**TEXT SECTION:**
Tuesday 31 December 2013

ŷhat | 10 Books for Data Enthusiasts

Source: http://blog.yhathq.com/posts/ten-data-books.html
August 11, 2013

Over the last few years, I've invested a lot of time exploring various areas of data analysis and software development. Going down the proverbial coding rabbit hole, I've quietly accumulated a lot of books on various subjects.
This is a post about 10 data books that I've gotten a lot of milage out of and that really have legs.
  1. Programming Collective Intelligence by Toby Segaran

    Synopsis
    An overview of machine learning and the key algorithms in use today. Each chapter outlines a problem, defines an approach to solving it using a particular algorithm, and then gives you all the sample code you need to solve it.
    Why you should read it
    One of my favorite books (non-techincal and technical). I try to re-read it at least once per year. Great explanations of how you can make machine learning useful.
    Everyone has something to learn from PCI. My only criticism--the code is indented with 2 spaces instead of 4. Nitpicky, but annoying. Despite the fact that this is one of the oldest books on the list, it has managed to stay extremely relevant in the ever changing landscape of data analysis tools.
  2. Machine Learning for Hackers by Drew Conway and John Myles White

    Synopsis
    A series of real world case studies and solutions which use machine learning. This is a very practical approach to machine learning. The visuals are great and there are plenty of code samples to go around. A few of the chapters focusing on text classification/regression are particularly well done.
    Why you should read it
    I was on the pre-order list for this one. It was a gruelling 3 months on the waiting list but when it arrived Machine Learning for Hackers didn't disappoint. The code examples are optimized for readability rather than optimization which makes it much easier to follow along in the book (and translate them to other languages if need be). The code examples were also translated into Python , so I've included the Python logo even though it's not actually in the book.
  3. Super Crunchers by Ian Ayres

    Synopsis
    A collection of stories about data, modeling, and analysis, Super Crunchers tells how data and analysis are used in practice. Some of the examples are a little dated, but the core message stands the test of time.

**OBJECTIVES:**
A. In the post on data books, why does the writer include the Python logo for Machine Learning for Hackers? Answer in one to three sentences.
B. According to the post on data books, how often does the writer try to re-read Programming Collective Intelligence?
C. Continue the post on data books from the point where it stops.

**SUPPLIED ENTRIES:**
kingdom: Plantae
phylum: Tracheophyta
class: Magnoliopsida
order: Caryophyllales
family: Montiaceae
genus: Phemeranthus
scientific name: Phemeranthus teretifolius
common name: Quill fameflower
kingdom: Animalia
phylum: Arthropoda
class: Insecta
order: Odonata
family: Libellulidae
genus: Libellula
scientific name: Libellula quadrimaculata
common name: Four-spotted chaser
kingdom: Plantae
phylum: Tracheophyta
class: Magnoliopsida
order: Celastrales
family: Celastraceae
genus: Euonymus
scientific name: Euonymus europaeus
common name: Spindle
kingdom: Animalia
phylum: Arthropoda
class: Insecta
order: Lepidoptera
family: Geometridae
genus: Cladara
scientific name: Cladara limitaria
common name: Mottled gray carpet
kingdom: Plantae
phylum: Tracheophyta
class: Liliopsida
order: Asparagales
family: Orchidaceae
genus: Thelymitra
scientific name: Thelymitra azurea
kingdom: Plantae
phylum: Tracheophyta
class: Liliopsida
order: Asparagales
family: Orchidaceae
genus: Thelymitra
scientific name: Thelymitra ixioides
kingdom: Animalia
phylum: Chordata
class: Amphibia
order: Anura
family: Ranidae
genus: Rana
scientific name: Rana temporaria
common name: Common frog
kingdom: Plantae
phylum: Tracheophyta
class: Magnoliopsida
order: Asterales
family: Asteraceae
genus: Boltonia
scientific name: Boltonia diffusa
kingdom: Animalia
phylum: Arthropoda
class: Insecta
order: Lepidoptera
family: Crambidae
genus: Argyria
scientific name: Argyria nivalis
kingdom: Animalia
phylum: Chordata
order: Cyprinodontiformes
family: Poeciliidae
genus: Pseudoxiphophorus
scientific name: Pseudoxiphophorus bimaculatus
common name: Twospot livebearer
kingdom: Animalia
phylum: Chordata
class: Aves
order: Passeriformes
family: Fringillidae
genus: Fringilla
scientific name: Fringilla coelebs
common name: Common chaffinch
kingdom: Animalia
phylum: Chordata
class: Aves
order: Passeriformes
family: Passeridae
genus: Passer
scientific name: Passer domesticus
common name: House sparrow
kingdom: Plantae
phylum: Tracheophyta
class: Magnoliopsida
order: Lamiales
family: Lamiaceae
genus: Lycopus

**ANSWERS TO THE EXERCISE:**
A. The book's code examples were translated into Python. So the writer included the Python logo, even though it doesn't appear in the book itself.

B. At least once per year.

C.
    Why you should read it
    It's a lot higher level than most of the books on this list, and is geared for people who might not actually be doing the analysis or the modeling. Still, Super Crunchers is a great read and if you happen to be an analyst or data scientist, this will give you some insight into how the rest of the world views your work (for better or worsee). The most important takeaway from the book is not neccessarily what algorithms or technologies are being applied, but how they're being applied and how they're changing the way that companies use their data.
  4. Python for Data Analysis by Wes McKinney

    Synopsis
    A few years ago Wes McKinney took one for the team. He quit his job and wrote pandas, the open source Python package for wrangling data. Naturally Wes is the best person to write the book on pandas. The title may be a little misleading but Python for Data Analysis shows you the ins and outs of using pandas to improve your workflow.
    Why you should read it
    pandas is a must have for doing analysis with Python. This book focuses more on munging, wrangling, and formatting data (not modeling which many people incorrectly assume). So if you need brush up on your data wrangling (and you probably do) grab this off the shelf.
  5. R Cookbook by Paul Teetor

    Synopsis
    Pretty straightforward. A series of recipes for problems frequently encountered when doing analysis. Things like: building a regession model, merging data, imputing values, file i/o, etc.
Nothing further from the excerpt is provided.